HIV is a prime example. It packages reverse transcriptase, the enzyme that converts its RNA genome into DNA so it can be inserted into the host cell’s chromosomes. It also carries integrase, which splices that new DNA into the host genome, and a protease that processes viral proteins into their functional forms. Negative-sense RNA viruses like influenza carry their own RNA-copying enzyme because the host cell has no way to read their backward-oriented RNA without it.
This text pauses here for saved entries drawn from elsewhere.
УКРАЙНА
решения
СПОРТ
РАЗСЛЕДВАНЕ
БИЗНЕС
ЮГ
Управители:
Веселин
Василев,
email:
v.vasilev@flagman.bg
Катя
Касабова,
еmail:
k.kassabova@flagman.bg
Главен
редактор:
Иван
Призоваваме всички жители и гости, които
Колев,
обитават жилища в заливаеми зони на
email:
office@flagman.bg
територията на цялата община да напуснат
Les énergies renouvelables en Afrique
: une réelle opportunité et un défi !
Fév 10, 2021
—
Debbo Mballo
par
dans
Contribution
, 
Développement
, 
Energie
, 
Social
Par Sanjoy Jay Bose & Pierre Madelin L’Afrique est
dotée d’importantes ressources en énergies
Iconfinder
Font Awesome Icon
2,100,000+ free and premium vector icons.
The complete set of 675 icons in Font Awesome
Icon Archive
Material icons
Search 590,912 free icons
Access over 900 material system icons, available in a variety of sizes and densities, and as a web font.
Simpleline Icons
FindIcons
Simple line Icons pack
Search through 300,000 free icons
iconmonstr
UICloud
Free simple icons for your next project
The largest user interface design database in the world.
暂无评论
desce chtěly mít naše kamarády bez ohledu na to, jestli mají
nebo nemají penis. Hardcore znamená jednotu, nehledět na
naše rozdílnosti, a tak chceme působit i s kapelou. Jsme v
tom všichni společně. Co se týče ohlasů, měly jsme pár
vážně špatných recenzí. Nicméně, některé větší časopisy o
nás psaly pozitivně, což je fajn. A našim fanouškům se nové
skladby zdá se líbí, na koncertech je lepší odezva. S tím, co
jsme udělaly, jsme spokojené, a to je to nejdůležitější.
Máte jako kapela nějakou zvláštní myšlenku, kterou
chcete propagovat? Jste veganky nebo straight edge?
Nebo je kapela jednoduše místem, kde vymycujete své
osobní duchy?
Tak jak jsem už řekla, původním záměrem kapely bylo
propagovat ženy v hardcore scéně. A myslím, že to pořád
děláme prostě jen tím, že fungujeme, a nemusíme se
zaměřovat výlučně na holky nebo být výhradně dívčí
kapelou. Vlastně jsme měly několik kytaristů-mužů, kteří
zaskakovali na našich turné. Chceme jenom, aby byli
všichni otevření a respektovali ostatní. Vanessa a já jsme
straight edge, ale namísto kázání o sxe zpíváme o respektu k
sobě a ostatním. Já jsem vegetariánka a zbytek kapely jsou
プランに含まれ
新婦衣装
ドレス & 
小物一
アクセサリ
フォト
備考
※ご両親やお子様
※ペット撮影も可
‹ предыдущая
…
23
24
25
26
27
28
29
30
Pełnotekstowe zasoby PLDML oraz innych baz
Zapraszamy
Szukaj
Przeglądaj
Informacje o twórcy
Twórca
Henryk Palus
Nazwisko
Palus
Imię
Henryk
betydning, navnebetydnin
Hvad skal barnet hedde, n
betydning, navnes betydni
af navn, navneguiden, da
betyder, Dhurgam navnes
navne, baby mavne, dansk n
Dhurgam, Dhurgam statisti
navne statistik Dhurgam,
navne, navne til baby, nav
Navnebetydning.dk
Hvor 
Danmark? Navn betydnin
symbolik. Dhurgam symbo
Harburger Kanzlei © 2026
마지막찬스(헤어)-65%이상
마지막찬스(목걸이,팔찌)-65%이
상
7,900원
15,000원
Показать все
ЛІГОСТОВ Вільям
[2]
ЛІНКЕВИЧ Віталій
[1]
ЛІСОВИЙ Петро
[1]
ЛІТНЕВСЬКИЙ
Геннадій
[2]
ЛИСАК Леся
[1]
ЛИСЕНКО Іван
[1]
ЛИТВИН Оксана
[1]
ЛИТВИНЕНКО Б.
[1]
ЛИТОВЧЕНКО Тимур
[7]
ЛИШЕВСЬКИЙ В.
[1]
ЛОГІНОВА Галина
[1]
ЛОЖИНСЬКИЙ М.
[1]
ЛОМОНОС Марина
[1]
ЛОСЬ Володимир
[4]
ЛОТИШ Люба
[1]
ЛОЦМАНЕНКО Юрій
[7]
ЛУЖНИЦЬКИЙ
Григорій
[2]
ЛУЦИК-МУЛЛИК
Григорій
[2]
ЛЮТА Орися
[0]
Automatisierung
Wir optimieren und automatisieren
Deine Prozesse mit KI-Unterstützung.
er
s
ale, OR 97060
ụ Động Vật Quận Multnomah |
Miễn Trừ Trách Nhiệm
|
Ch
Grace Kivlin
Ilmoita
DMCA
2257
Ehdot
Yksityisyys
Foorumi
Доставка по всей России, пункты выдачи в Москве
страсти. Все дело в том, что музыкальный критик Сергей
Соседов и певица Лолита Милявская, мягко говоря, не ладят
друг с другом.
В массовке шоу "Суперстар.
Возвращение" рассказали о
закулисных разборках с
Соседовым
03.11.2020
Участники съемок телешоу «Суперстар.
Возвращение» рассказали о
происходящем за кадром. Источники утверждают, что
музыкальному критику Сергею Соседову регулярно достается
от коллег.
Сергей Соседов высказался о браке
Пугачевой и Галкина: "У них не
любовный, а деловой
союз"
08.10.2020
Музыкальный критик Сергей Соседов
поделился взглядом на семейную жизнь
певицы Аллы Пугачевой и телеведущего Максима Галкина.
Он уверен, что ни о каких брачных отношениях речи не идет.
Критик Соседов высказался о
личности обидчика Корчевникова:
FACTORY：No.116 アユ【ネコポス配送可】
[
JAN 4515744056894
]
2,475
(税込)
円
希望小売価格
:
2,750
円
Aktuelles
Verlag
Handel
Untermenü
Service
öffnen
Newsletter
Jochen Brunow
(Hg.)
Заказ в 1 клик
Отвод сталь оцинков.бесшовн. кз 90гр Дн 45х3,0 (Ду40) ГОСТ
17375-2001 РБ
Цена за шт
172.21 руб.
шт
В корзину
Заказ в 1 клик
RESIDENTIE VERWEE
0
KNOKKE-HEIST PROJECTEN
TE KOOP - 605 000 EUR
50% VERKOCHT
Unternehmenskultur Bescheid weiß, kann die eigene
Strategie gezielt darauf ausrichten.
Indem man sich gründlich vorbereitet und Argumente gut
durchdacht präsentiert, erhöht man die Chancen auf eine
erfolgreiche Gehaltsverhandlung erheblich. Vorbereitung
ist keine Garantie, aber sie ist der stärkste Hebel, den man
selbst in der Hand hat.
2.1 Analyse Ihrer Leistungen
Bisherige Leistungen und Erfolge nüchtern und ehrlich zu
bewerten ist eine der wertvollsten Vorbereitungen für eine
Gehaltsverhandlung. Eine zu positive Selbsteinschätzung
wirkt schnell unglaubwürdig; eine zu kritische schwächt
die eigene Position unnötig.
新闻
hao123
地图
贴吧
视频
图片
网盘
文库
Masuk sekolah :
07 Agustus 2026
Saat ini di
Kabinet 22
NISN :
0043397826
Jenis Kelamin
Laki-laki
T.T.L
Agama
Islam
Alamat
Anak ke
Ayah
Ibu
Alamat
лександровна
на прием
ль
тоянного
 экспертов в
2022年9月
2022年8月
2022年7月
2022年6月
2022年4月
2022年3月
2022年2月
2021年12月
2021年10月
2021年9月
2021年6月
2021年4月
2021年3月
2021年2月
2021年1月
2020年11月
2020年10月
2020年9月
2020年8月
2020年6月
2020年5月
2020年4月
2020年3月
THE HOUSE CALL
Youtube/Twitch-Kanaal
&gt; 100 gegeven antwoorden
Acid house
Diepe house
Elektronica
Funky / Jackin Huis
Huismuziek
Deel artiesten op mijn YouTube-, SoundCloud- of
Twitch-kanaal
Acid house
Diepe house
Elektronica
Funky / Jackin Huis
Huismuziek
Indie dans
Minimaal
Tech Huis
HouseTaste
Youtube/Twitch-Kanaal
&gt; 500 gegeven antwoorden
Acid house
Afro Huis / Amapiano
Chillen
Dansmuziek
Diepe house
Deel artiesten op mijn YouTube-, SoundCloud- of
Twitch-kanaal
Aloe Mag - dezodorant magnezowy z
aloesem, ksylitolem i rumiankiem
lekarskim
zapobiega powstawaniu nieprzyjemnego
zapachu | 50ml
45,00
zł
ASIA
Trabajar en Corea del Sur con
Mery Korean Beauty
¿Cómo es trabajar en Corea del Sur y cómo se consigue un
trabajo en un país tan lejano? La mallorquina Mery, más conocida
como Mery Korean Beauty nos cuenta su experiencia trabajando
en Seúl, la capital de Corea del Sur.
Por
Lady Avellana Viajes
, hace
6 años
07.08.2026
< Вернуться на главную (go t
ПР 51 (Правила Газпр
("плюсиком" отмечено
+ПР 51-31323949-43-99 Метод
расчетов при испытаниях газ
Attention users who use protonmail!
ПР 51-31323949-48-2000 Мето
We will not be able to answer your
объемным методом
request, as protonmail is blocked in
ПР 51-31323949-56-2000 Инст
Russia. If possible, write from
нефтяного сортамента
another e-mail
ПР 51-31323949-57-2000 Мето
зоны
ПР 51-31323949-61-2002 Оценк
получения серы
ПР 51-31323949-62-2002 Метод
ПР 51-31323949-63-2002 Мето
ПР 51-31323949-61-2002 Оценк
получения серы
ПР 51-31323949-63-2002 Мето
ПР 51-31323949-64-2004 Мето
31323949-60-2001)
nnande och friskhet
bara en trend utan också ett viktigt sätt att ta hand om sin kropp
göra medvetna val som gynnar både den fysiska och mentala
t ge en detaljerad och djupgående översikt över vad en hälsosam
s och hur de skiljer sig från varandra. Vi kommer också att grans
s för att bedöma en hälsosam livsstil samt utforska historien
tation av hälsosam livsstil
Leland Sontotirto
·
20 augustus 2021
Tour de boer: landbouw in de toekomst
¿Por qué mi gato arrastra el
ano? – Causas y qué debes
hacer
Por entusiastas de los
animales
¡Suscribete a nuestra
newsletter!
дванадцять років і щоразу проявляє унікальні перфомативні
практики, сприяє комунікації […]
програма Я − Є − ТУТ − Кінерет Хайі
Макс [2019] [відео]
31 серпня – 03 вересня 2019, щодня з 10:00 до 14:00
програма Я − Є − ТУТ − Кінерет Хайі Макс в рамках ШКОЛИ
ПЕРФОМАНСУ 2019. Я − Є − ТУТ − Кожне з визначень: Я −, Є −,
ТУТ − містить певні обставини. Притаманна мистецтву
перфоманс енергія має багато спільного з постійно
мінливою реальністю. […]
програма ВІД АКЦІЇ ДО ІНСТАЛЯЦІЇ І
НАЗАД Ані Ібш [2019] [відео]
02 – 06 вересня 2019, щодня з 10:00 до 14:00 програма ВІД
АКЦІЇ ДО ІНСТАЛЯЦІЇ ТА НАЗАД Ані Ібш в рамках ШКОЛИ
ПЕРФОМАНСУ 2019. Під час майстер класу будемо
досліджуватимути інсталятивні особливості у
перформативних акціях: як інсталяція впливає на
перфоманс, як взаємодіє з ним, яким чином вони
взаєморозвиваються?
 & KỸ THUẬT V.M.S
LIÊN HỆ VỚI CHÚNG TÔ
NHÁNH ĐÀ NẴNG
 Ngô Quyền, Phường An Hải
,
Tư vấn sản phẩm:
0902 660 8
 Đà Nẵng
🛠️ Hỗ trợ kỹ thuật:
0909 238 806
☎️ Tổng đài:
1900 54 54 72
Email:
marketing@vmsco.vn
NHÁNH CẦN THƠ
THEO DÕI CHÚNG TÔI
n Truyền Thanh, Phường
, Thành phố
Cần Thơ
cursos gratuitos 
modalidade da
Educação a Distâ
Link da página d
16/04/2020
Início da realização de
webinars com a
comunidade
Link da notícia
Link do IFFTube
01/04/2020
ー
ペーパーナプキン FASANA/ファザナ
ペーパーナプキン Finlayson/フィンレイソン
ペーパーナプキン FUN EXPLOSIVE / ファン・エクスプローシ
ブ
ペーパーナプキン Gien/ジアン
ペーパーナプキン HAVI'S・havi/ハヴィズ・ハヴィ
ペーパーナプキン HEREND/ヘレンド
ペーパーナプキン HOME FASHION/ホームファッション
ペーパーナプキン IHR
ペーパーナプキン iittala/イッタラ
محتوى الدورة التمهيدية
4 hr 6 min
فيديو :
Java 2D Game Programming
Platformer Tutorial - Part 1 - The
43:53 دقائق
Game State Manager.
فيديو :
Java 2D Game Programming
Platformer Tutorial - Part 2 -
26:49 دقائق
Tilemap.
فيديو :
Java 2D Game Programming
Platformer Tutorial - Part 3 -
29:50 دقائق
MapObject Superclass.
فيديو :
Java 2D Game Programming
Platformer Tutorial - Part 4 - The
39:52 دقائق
These built-in enzymes are often key drug targets, since blocking them can halt the virus’s replication cycle.
Complex Viruses: Bacteriophages
Not all viruses fit neatly into the icosahedral or helical categories. Bacteriophages, the viruses that infect bacteria, often have elaborate multi-part structures that combine different symmetries into a single particle. A typical tailed bacteriophage has an icosahedral head containing its DNA genome, connected through a portal structure to a tail that may be long and contractile, long and flexible, or short and stubby.
The T4 bacteriophage is the textbook example of this complexity. Its contractile tail has two protein layers and connects the head to a baseplate assembled from at least 16 different proteins. Long fibers extend from the baseplate and from the head, serving as the machinery that recognizes a bacterial cell, locks onto it, and punches the viral DNA through the bacterial cell wall. In phages with non-contractile tails, an internal “tape measure protein” determines the tail’s length by limiting how many rings of tail protein can stack up. The short-tailed phages accomplish the same infection steps with a more compact fiber and spike arrangement.
How Big Are Viruses?
Most viruses range from 20 to 400 nanometers in diameter. For perspective, a nanometer is one-billionth of a meter, and a typical human cell is roughly 10,000 to 30,000 nanometers across. The smallest known animal viruses, parvoviruses, measure about 20 nanometers. Picornaviruses (the family that includes the common cold rhinovirus and poliovirus) come in around 30 nanometers. At the other extreme, giant viruses like Mimivirus and Pandoravirus reach 500 nanometers in diameter and up to 1,000 nanometers in length, large enough to be visible under a standard light microscope.
Despite this size range spanning roughly 50-fold, every virus shares the same fundamental challenge: it cannot reproduce on its own. It must deliver its genome into a living cell and commandeer that cell’s protein-building and energy-producing systems. The capsid, envelope, spikes, and packaged enzymes are all solutions to that single problem, refined across billions of years of evolution into an extraordinary range of shapes and strategies.